───── EXCERPTED DATA

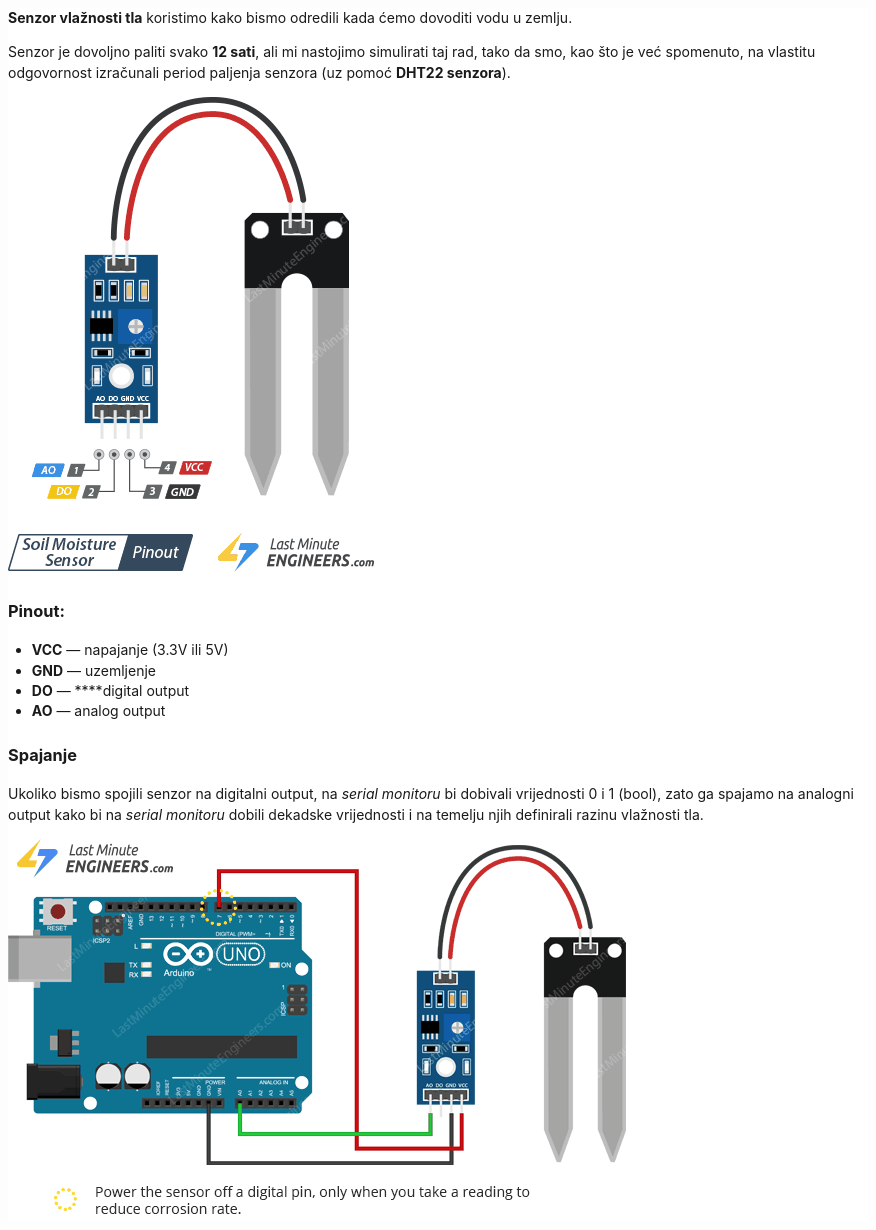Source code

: **Senzor vlažnosti tla** koristimo kako bismo odredili kada ćemo dovoditi vodu u zemlju.

Senzor je dovoljno paliti svako **12 sati**, ali mi nastojimo simulirati taj rad, tako da smo, kao što je već spomenuto, na vlastitu odgovornost izračunali period paljenja senzora (uz pomoć **DHT22 senzora**).

![Soil-Moisture-Sensor-Pinout.png](Images/Soil-Moisture-Sensor-Pinout.png)

### Pinout:

- **VCC** — napajanje (3.3V ili 5V)
- **GND** — uzemljenje
- **DO** — ****digital output
- **AO** — analog output

### Spajanje

Ukoliko bismo spojili senzor na digitalni output, na *serial monitoru* bi dobivali vrijednosti 0 i 1 (bool), zato ga spajamo na analogni output kako bi na *serial monitoru* dobili dekadske vrijednosti i na temelju njih definirali razinu vlažnosti tla.

![Spajanje.png](Images/Spajanje.png)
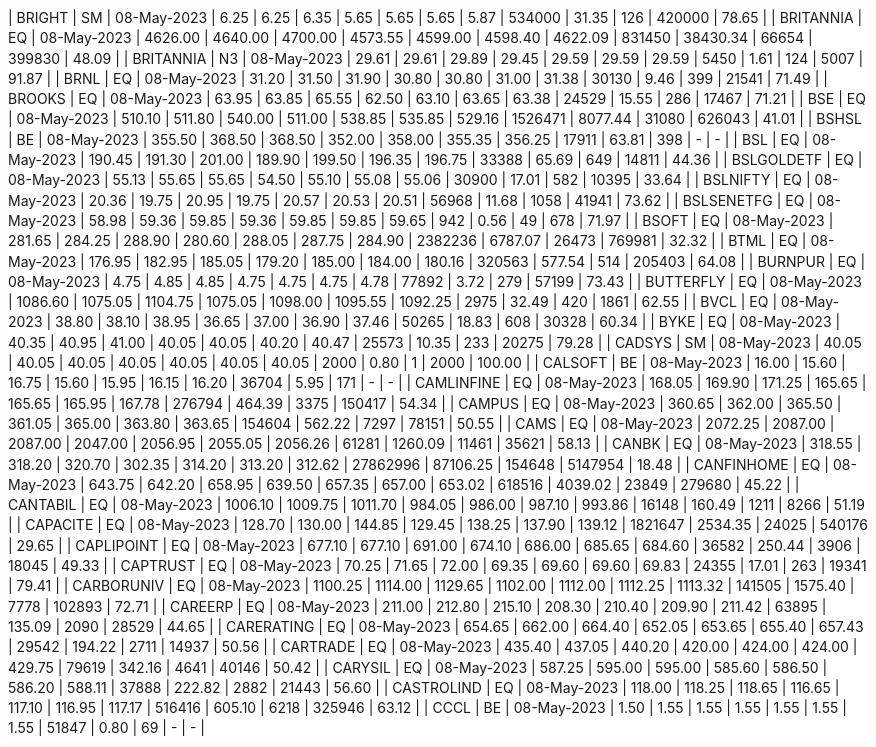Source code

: | BRIGHT | SM | 08-May-2023 | 6.25 | 6.25 | 6.35 | 5.65 | 5.65 | 5.65 | 5.87 | 534000 | 31.35 | 126 | 420000 | 78.65 |
| BRITANNIA | EQ | 08-May-2023 | 4626.00 | 4640.00 | 4700.00 | 4573.55 | 4599.00 | 4598.40 | 4622.09 | 831450 | 38430.34 | 66654 | 399830 | 48.09 |
| BRITANNIA | N3 | 08-May-2023 | 29.61 | 29.61 | 29.89 | 29.45 | 29.59 | 29.59 | 29.59 | 5450 | 1.61 | 124 | 5007 | 91.87 |
| BRNL | EQ | 08-May-2023 | 31.20 | 31.50 | 31.90 | 30.80 | 30.80 | 31.00 | 31.38 | 30130 | 9.46 | 399 | 21541 | 71.49 |
| BROOKS | EQ | 08-May-2023 | 63.95 | 63.85 | 65.55 | 62.50 | 63.10 | 63.65 | 63.38 | 24529 | 15.55 | 286 | 17467 | 71.21 |
| BSE | EQ | 08-May-2023 | 510.10 | 511.80 | 540.00 | 511.00 | 538.85 | 535.85 | 529.16 | 1526471 | 8077.44 | 31080 | 626043 | 41.01 |
| BSHSL | BE | 08-May-2023 | 355.50 | 368.50 | 368.50 | 352.00 | 358.00 | 355.35 | 356.25 | 17911 | 63.81 | 398 | - | - |
| BSL | EQ | 08-May-2023 | 190.45 | 191.30 | 201.00 | 189.90 | 199.50 | 196.35 | 196.75 | 33388 | 65.69 | 649 | 14811 | 44.36 |
| BSLGOLDETF | EQ | 08-May-2023 | 55.13 | 55.65 | 55.65 | 54.50 | 55.10 | 55.08 | 55.06 | 30900 | 17.01 | 582 | 10395 | 33.64 |
| BSLNIFTY | EQ | 08-May-2023 | 20.36 | 19.75 | 20.95 | 19.75 | 20.57 | 20.53 | 20.51 | 56968 | 11.68 | 1058 | 41941 | 73.62 |
| BSLSENETFG | EQ | 08-May-2023 | 58.98 | 59.36 | 59.85 | 59.36 | 59.85 | 59.85 | 59.65 | 942 | 0.56 | 49 | 678 | 71.97 |
| BSOFT | EQ | 08-May-2023 | 281.65 | 284.25 | 288.90 | 280.60 | 288.05 | 287.75 | 284.90 | 2382236 | 6787.07 | 26473 | 769981 | 32.32 |
| BTML | EQ | 08-May-2023 | 176.95 | 182.95 | 185.05 | 179.20 | 185.00 | 184.00 | 180.16 | 320563 | 577.54 | 514 | 205403 | 64.08 |
| BURNPUR | EQ | 08-May-2023 | 4.75 | 4.85 | 4.85 | 4.75 | 4.75 | 4.75 | 4.78 | 77892 | 3.72 | 279 | 57199 | 73.43 |
| BUTTERFLY | EQ | 08-May-2023 | 1086.60 | 1075.05 | 1104.75 | 1075.05 | 1098.00 | 1095.55 | 1092.25 | 2975 | 32.49 | 420 | 1861 | 62.55 |
| BVCL | EQ | 08-May-2023 | 38.80 | 38.10 | 38.95 | 36.65 | 37.00 | 36.90 | 37.46 | 50265 | 18.83 | 608 | 30328 | 60.34 |
| BYKE | EQ | 08-May-2023 | 40.35 | 40.95 | 41.00 | 40.05 | 40.05 | 40.20 | 40.47 | 25573 | 10.35 | 233 | 20275 | 79.28 |
| CADSYS | SM | 08-May-2023 | 40.05 | 40.05 | 40.05 | 40.05 | 40.05 | 40.05 | 40.05 | 2000 | 0.80 | 1 | 2000 | 100.00 |
| CALSOFT | BE | 08-May-2023 | 16.00 | 15.60 | 16.75 | 15.60 | 15.95 | 16.15 | 16.20 | 36704 | 5.95 | 171 | - | - |
| CAMLINFINE | EQ | 08-May-2023 | 168.05 | 169.90 | 171.25 | 165.65 | 165.65 | 165.95 | 167.78 | 276794 | 464.39 | 3375 | 150417 | 54.34 |
| CAMPUS | EQ | 08-May-2023 | 360.65 | 362.00 | 365.50 | 361.05 | 365.00 | 363.80 | 363.65 | 154604 | 562.22 | 7297 | 78151 | 50.55 |
| CAMS | EQ | 08-May-2023 | 2072.25 | 2087.00 | 2087.00 | 2047.00 | 2056.95 | 2055.05 | 2056.26 | 61281 | 1260.09 | 11461 | 35621 | 58.13 |
| CANBK | EQ | 08-May-2023 | 318.55 | 318.20 | 320.70 | 302.35 | 314.20 | 313.20 | 312.62 | 27862996 | 87106.25 | 154648 | 5147954 | 18.48 |
| CANFINHOME | EQ | 08-May-2023 | 643.75 | 642.20 | 658.95 | 639.50 | 657.35 | 657.00 | 653.02 | 618516 | 4039.02 | 23849 | 279680 | 45.22 |
| CANTABIL | EQ | 08-May-2023 | 1006.10 | 1009.75 | 1011.70 | 984.05 | 986.00 | 987.10 | 993.86 | 16148 | 160.49 | 1211 | 8266 | 51.19 |
| CAPACITE | EQ | 08-May-2023 | 128.70 | 130.00 | 144.85 | 129.45 | 138.25 | 137.90 | 139.12 | 1821647 | 2534.35 | 24025 | 540176 | 29.65 |
| CAPLIPOINT | EQ | 08-May-2023 | 677.10 | 677.10 | 691.00 | 674.10 | 686.00 | 685.65 | 684.60 | 36582 | 250.44 | 3906 | 18045 | 49.33 |
| CAPTRUST | EQ | 08-May-2023 | 70.25 | 71.65 | 72.00 | 69.35 | 69.60 | 69.60 | 69.83 | 24355 | 17.01 | 263 | 19341 | 79.41 |
| CARBORUNIV | EQ | 08-May-2023 | 1100.25 | 1114.00 | 1129.65 | 1102.00 | 1112.00 | 1112.25 | 1113.32 | 141505 | 1575.40 | 7778 | 102893 | 72.71 |
| CAREERP | EQ | 08-May-2023 | 211.00 | 212.80 | 215.10 | 208.30 | 210.40 | 209.90 | 211.42 | 63895 | 135.09 | 2090 | 28529 | 44.65 |
| CARERATING | EQ | 08-May-2023 | 654.65 | 662.00 | 664.40 | 652.05 | 653.65 | 655.40 | 657.43 | 29542 | 194.22 | 2711 | 14937 | 50.56 |
| CARTRADE | EQ | 08-May-2023 | 435.40 | 437.05 | 440.20 | 420.00 | 424.00 | 424.00 | 429.75 | 79619 | 342.16 | 4641 | 40146 | 50.42 |
| CARYSIL | EQ | 08-May-2023 | 587.25 | 595.00 | 595.00 | 585.60 | 586.50 | 586.20 | 588.11 | 37888 | 222.82 | 2882 | 21443 | 56.60 |
| CASTROLIND | EQ | 08-May-2023 | 118.00 | 118.25 | 118.65 | 116.65 | 117.10 | 116.95 | 117.17 | 516416 | 605.10 | 6218 | 325946 | 63.12 |
| CCCL | BE | 08-May-2023 | 1.50 | 1.55 | 1.55 | 1.55 | 1.55 | 1.55 | 1.55 | 51847 | 0.80 | 69 | - | - |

──────────

### ABOUT THIS TASK
For this exercise, please output exactly the lines above starting at the line with "678 | 71.97 |" and ending at the line with "2000 | 100.00 |", ends included.

### SOLUTION TO THE EXERCISE
| BSLSENETFG | EQ | 08-May-2023 | 58.98 | 59.36 | 59.85 | 59.36 | 59.85 | 59.85 | 59.65 | 942 | 0.56 | 49 | 678 | 71.97 |
| BSOFT | EQ | 08-May-2023 | 281.65 | 284.25 | 288.90 | 280.60 | 288.05 | 287.75 | 284.90 | 2382236 | 6787.07 | 26473 | 769981 | 32.32 |
| BTML | EQ | 08-May-2023 | 176.95 | 182.95 | 185.05 | 179.20 | 185.00 | 184.00 | 180.16 | 320563 | 577.54 | 514 | 205403 | 64.08 |
| BURNPUR | EQ | 08-May-2023 | 4.75 | 4.85 | 4.85 | 4.75 | 4.75 | 4.75 | 4.78 | 77892 | 3.72 | 279 | 57199 | 73.43 |
| BUTTERFLY | EQ | 08-May-2023 | 1086.60 | 1075.05 | 1104.75 | 1075.05 | 1098.00 | 1095.55 | 1092.25 | 2975 | 32.49 | 420 | 1861 | 62.55 |
| BVCL | EQ | 08-May-2023 | 38.80 | 38.10 | 38.95 | 36.65 | 37.00 | 36.90 | 37.46 | 50265 | 18.83 | 608 | 30328 | 60.34 |
| BYKE | EQ | 08-May-2023 | 40.35 | 40.95 | 41.00 | 40.05 | 40.05 | 40.20 | 40.47 | 25573 | 10.35 | 233 | 20275 | 79.28 |
| CADSYS | SM | 08-May-2023 | 40.05 | 40.05 | 40.05 | 40.05 | 40.05 | 40.05 | 40.05 | 2000 | 0.80 | 1 | 2000 | 100.00 |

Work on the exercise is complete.